From classical poutines to more off-the-cuff spins, such as the dinner-dessert hybrid Apple Pie poutine at Naina’s Kitchen, there is something there for everyone.
For the #PoutineWeekYYC first-timer, Richards recommended to gather friends or co-workers and take a walking tour of participating neighbourhoods and sample what this city’s chefs have to offer together.
“If you have people to go with you, you can share,” she said. “So you’re not eating a full portion to yourself.”
For example, a group can take a tour along Stephen Avenue, where participating restaurants along the walk can satisfy their steakhouse mood with Goro + Gun’s Kumamoto A5 Wagyu beef poutine, or try Paper St.’s extra cheesy spin on the comfort classic, mac and cheese with hot dogs, with their Mac Daddy poutine.
Additionally, some restaurants offer more than one poutine to try for those that wish to just stick to one place. The Guild, for example, has six poutines on the menu with toppings ranging from smoked brisket to Peking duck.
Those looking for vegetarian or gluten-free options don’t have to miss out.
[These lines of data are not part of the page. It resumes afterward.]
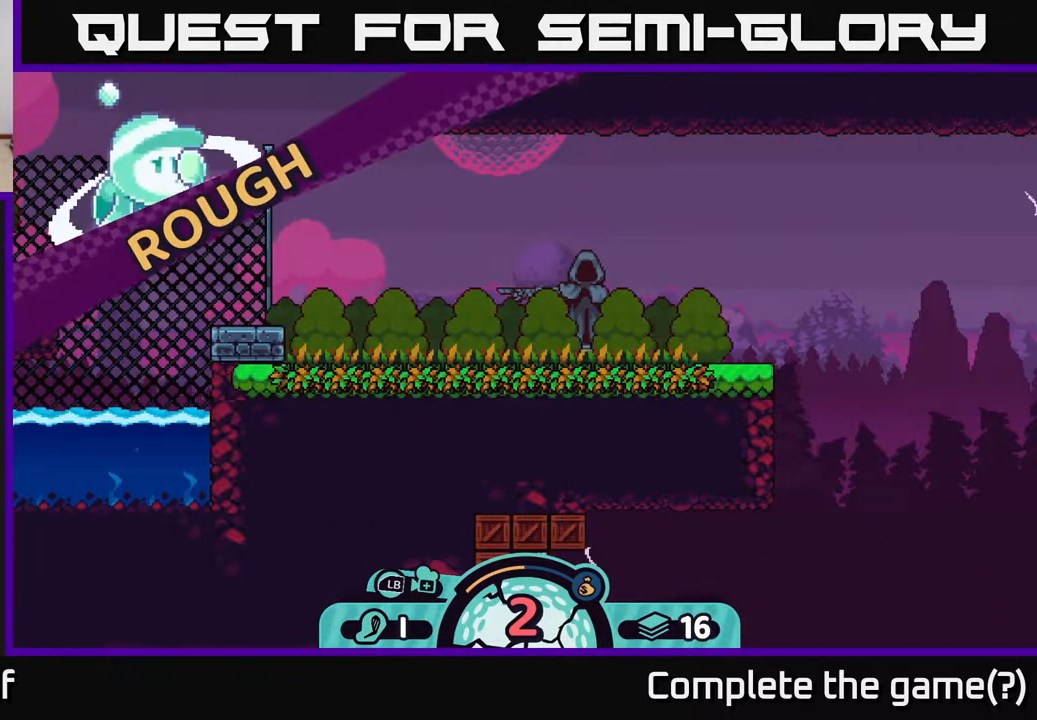
{"buttons": [], "left_stick": "center", "right_stick": "center", "events": []}
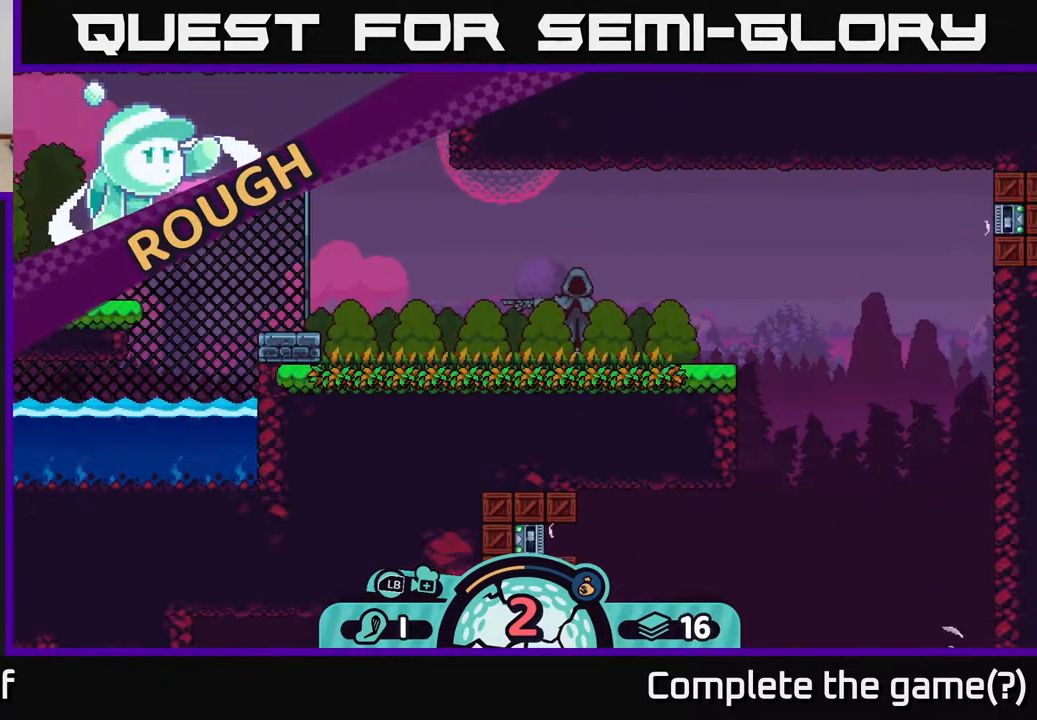
{"buttons": [], "left_stick": "center", "right_stick": "up-left", "events": [[417, "right_stick", "up-left"]]}
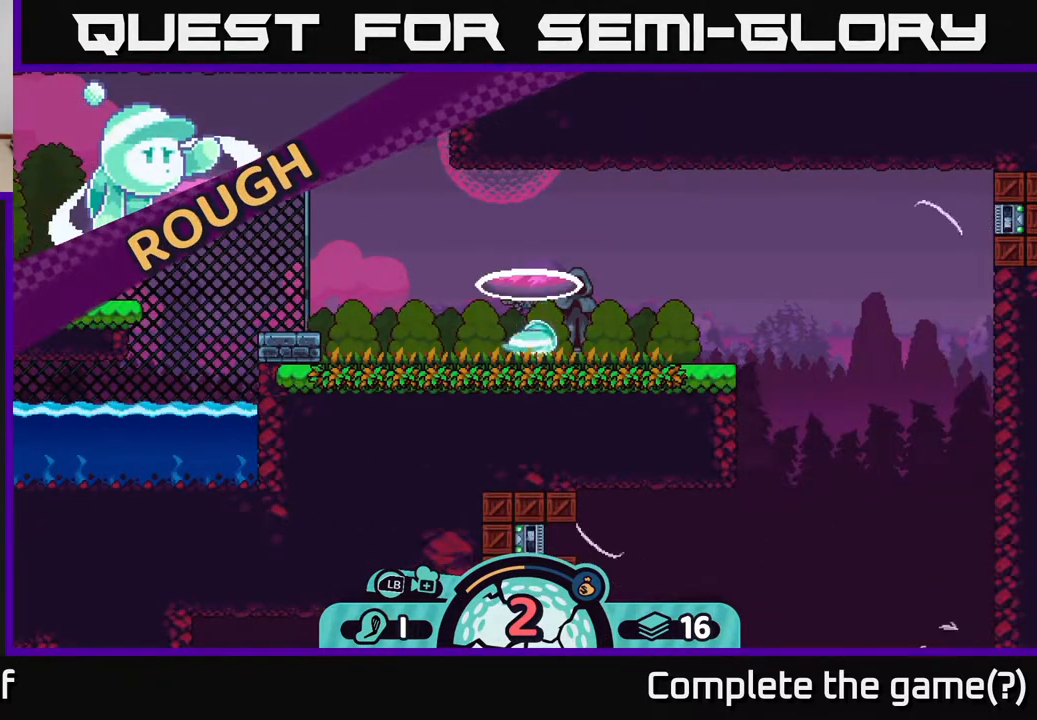
{"buttons": [], "left_stick": "center", "right_stick": "center", "events": [[317, "right_stick", "center"]]}
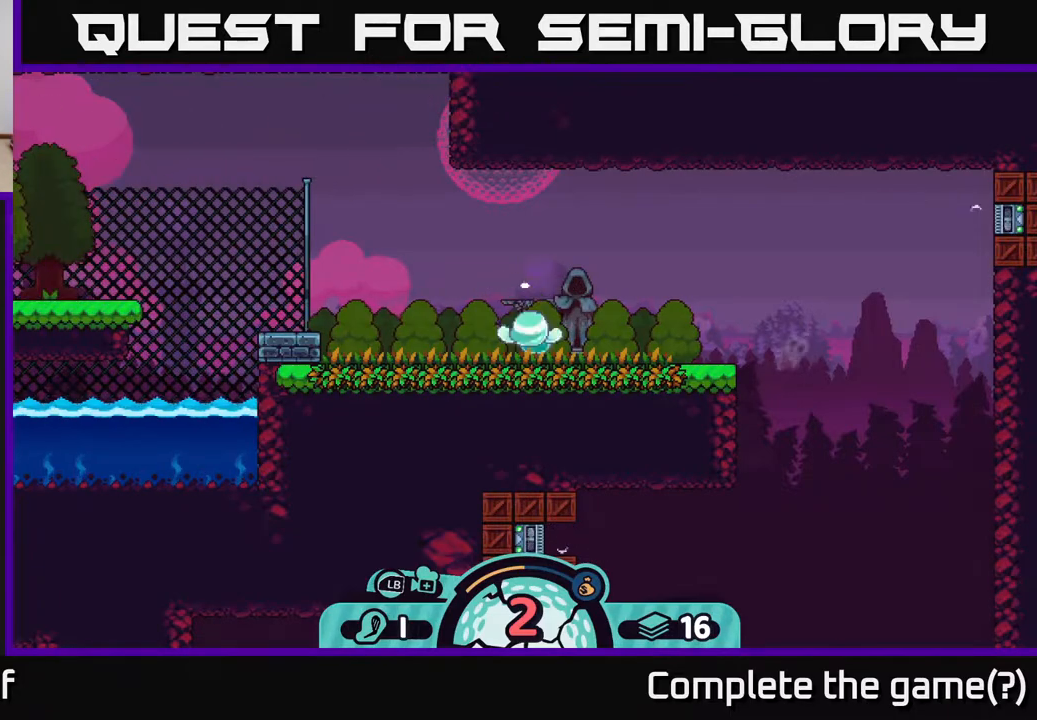
{"buttons": [], "left_stick": "center", "right_stick": "left", "events": [[183, "right_stick", "left"]]}
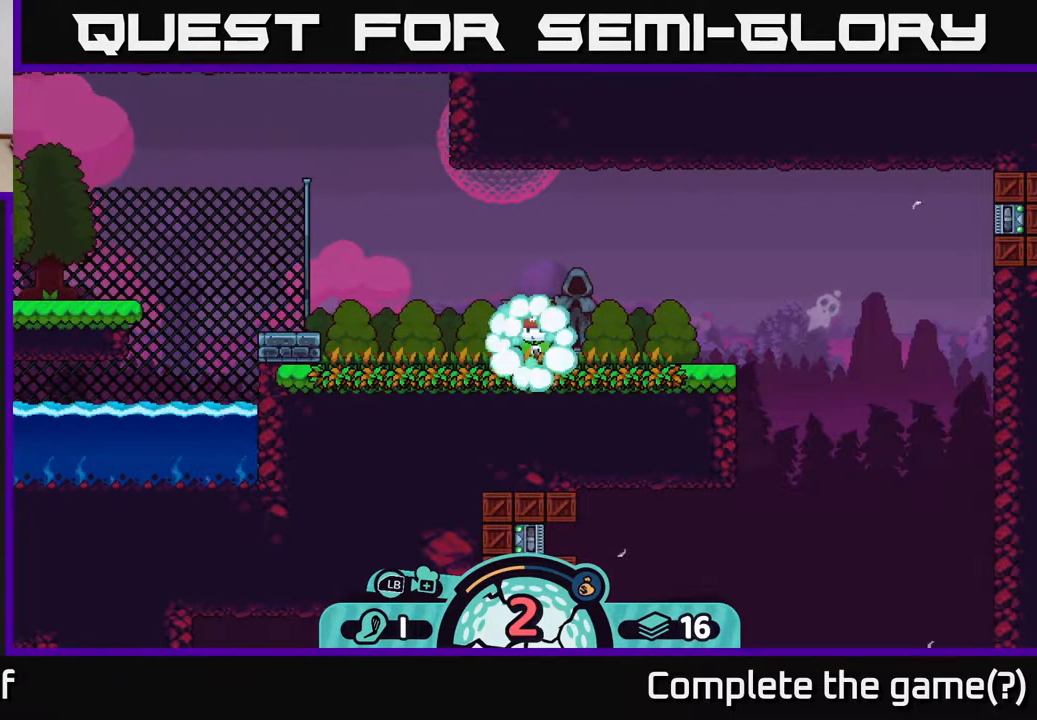
{"buttons": [], "left_stick": "center", "right_stick": "left", "events": []}
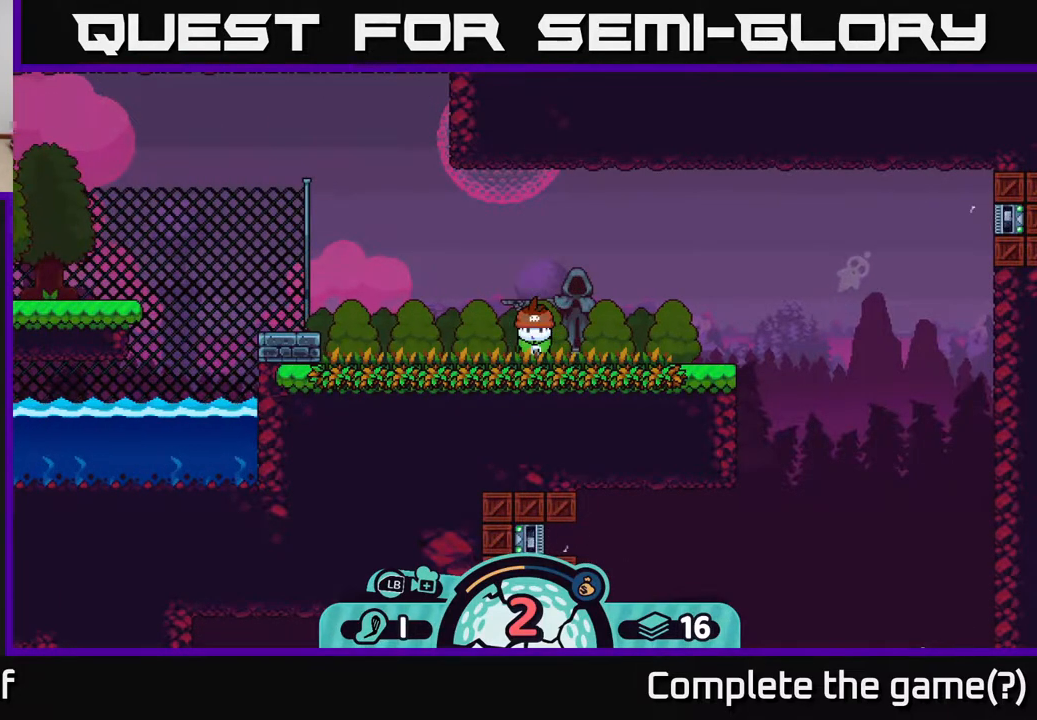
{"buttons": [], "left_stick": "center", "right_stick": "left", "events": []}
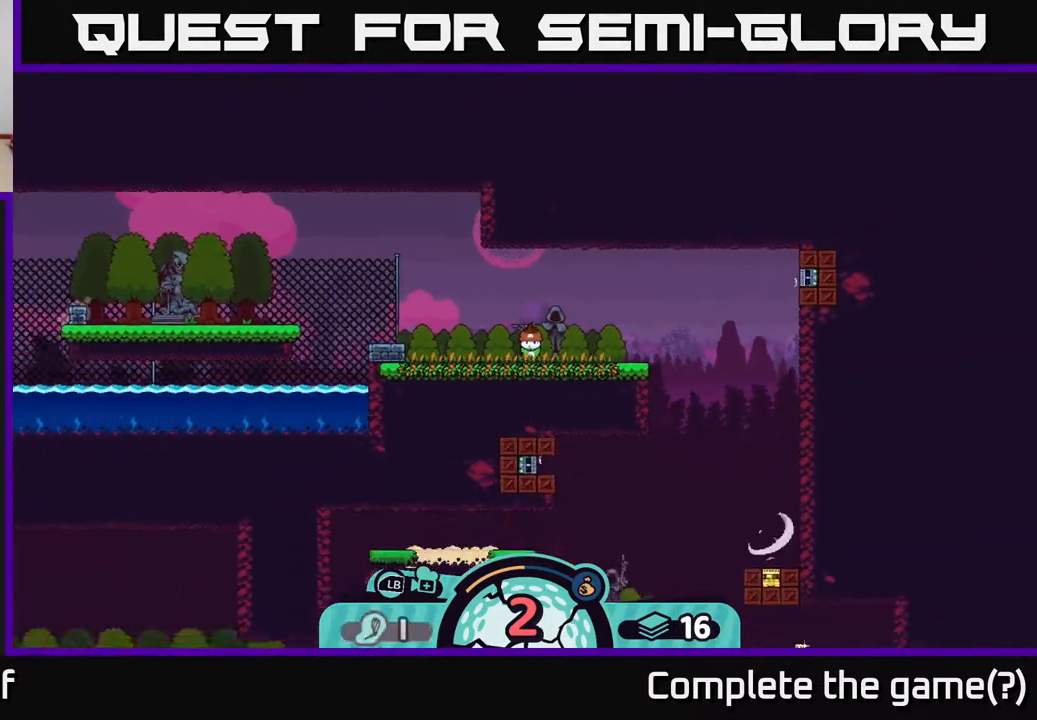
{"buttons": [], "left_stick": "left", "right_stick": "left", "events": [[83, "right_stick", "up-left"], [217, "right_stick", "left"], [450, "left_stick", "left"]]}
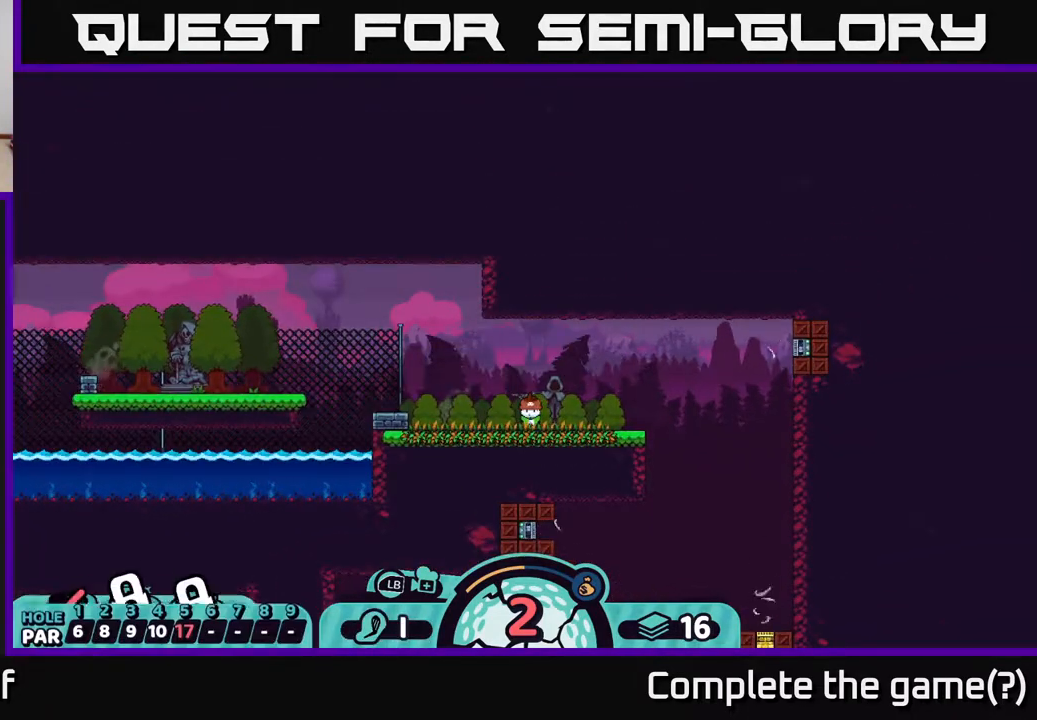
{"buttons": [], "left_stick": "center", "right_stick": "center", "events": [[17, "right_stick", "center"], [283, "left_stick", "center"]]}
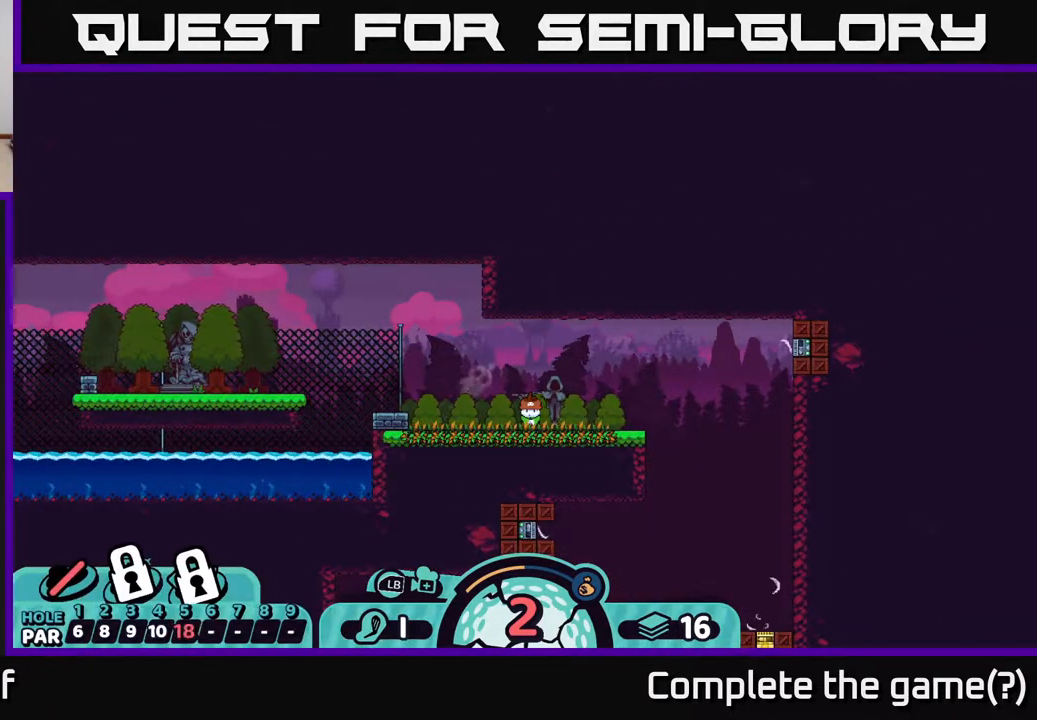
{"buttons": [], "left_stick": "center", "right_stick": "center", "events": []}
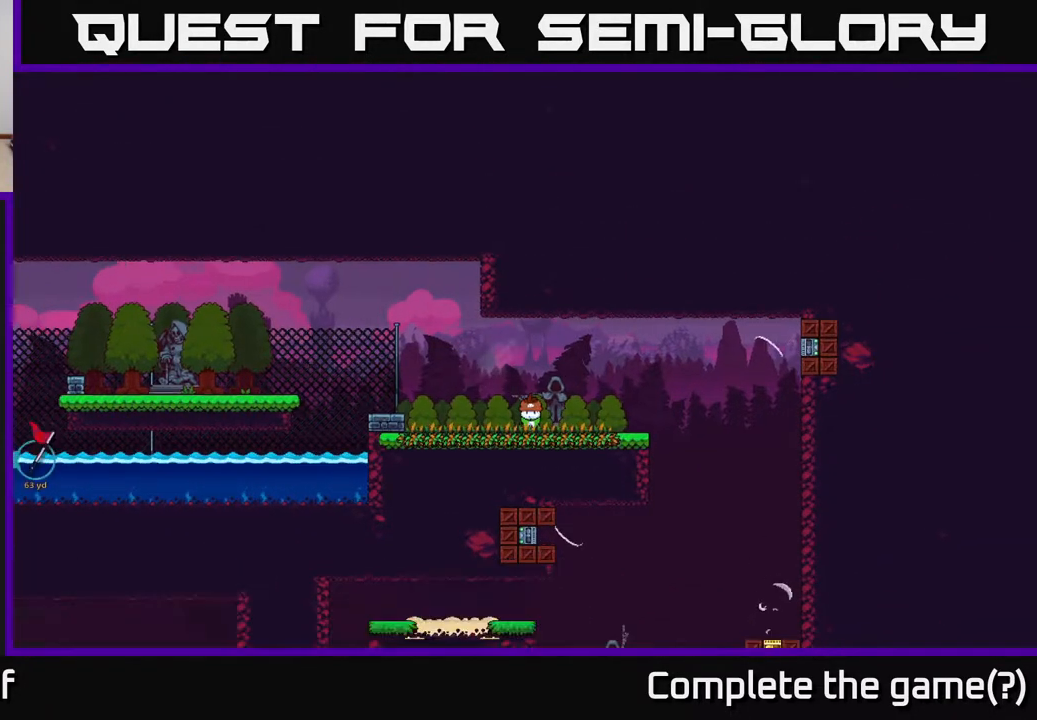
{"buttons": ["A"], "left_stick": "center", "right_stick": "center", "events": [[33, "B", "down"], [117, "B", "up"], [467, "A", "down"]]}
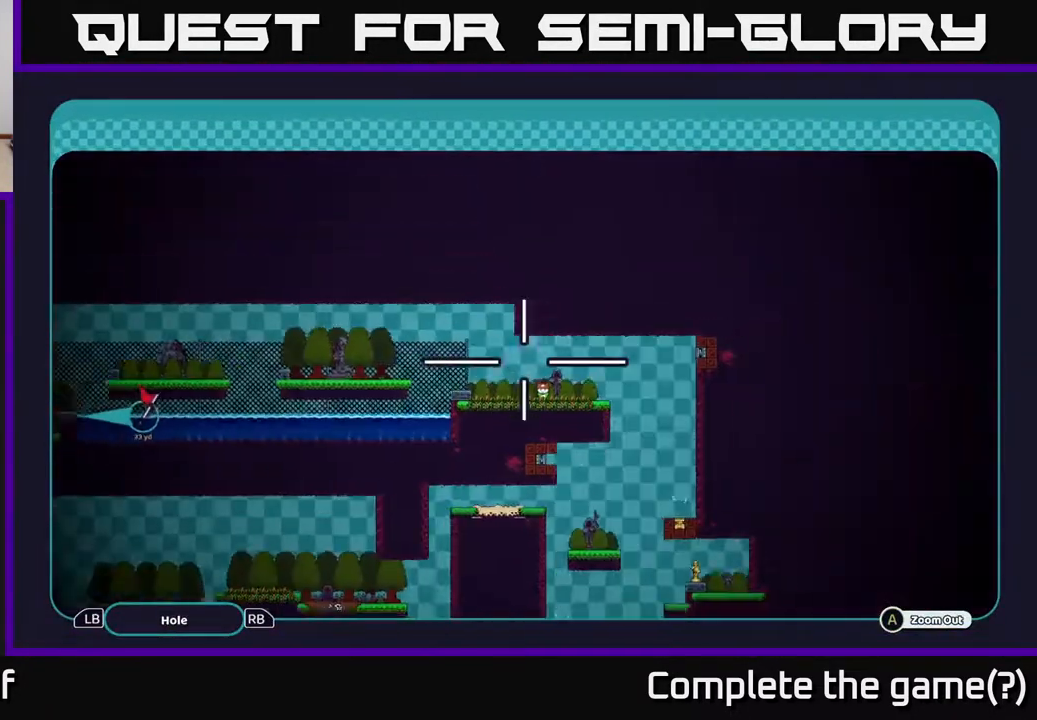
{"buttons": ["A"], "left_stick": "left", "right_stick": "center", "events": [[17, "left_stick", "left"]]}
Brasserie Kensington’s classic vegetarian poutine is smothered with mushroom gravy, and Calgary’s exclusively gluten-free restaurant at Heaven Artisan GF has a Yuca poutine with onion-infused gravy and topped with shrimps and bacon.
Whether Calgary poutine lovers go on a neighbourhood crawl (and walk off some calories) or just stick to their favourite restuarant, any level of participation helps feed hungry Calgary kids.
“Try some poutines and try to break our record in support of MealShare,” Richards shared. “[That] would be fantastic.”